■ **Sujet à traiter**
Répondez aux questions suivantes à l'aide du texte sur la cellule Giser.
(a) Quelle édition de sa journée d'études le Giser organise-t-il le 6 mars ?
(b) Où se tient cette journée d'études ?
(c) Quelles communes le texte présente-t-il comme les plus anciennes et les plus avancées ?

■ **Extrait du texte**

6 mars Le 6 mars prochain, le «Giser» organise sa 5e journée d’études sur la lutte contre les inondations par ruissellement et les coulées de boue en Wallonie: un premier vrai bilan de 4 ans de travail.

C’est du reste la durée du 1er contrat avec la Région wallonne, pour cette cellule née de la collaboration entre l’ULg/Gembloux Agro-Bio Tech, l’UCL et le Service public de Wallonie. En plus des spécialistes des deux universités, les communes et les agriculteurs viendront aussi témoigner de leur expérience. La journée d’étude se tient sur le campus de l’UCL à Louvain-la-Neuve (info: www.giser.be).

Les plus anciennes Depuis 2011, année d’inondations intenses, des communes font appel à la cellule Giser. Les plus anciennes et les plus avancées: Orp-Jauche et Jodoigne.

■ **Extraits de données**
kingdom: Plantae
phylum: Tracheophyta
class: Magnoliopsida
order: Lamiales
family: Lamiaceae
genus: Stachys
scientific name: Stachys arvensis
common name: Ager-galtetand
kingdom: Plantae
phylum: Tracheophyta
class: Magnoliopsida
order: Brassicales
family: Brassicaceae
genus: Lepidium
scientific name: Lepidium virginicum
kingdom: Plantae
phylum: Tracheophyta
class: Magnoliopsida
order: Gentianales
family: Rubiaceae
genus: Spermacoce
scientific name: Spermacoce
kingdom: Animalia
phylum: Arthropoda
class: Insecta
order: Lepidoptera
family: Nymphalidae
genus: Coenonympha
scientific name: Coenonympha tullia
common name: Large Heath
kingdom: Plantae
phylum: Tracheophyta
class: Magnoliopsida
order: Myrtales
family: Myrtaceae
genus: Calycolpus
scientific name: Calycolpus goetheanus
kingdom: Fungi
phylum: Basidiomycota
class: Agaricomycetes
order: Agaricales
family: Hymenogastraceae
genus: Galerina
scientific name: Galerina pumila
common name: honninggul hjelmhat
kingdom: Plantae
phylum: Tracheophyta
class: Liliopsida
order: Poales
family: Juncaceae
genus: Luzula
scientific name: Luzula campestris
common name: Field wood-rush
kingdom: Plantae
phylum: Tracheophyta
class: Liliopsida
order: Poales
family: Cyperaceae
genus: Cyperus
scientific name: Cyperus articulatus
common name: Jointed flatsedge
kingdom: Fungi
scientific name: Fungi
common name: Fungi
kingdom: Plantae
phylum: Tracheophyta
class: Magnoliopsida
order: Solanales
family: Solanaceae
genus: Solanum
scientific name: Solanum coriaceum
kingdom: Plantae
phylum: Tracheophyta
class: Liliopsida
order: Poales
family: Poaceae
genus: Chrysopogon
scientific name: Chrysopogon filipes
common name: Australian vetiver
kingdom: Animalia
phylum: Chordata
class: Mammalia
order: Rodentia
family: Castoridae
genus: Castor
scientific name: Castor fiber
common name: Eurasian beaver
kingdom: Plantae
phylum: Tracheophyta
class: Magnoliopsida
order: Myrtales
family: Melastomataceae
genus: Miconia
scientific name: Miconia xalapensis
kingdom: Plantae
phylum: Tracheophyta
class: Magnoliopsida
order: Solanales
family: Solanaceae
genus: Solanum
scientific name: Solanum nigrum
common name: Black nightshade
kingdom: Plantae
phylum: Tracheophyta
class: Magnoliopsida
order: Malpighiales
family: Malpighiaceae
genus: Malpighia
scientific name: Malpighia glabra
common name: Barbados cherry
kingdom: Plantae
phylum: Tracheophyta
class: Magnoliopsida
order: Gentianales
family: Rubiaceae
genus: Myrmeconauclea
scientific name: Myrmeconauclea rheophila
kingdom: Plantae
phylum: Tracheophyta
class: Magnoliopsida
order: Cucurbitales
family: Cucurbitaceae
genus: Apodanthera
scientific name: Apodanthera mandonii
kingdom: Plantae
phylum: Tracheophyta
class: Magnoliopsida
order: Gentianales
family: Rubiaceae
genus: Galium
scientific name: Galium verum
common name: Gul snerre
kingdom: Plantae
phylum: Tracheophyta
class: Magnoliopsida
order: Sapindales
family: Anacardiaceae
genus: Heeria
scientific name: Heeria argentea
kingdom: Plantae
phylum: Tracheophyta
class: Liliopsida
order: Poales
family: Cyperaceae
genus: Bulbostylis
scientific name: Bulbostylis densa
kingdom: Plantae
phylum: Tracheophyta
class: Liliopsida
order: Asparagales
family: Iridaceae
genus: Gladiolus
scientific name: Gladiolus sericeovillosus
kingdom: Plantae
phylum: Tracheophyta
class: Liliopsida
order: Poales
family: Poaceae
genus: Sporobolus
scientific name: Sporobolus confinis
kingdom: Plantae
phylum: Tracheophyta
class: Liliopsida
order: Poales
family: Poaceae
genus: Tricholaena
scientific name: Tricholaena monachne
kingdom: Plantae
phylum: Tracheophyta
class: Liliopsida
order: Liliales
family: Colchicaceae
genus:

■ **Résultat**
(a) Sa 5e journée d'études.
(b) Sur le campus de l'UCL à Louvain-la-Neuve.
(c) Orp-Jauche et Jodoigne.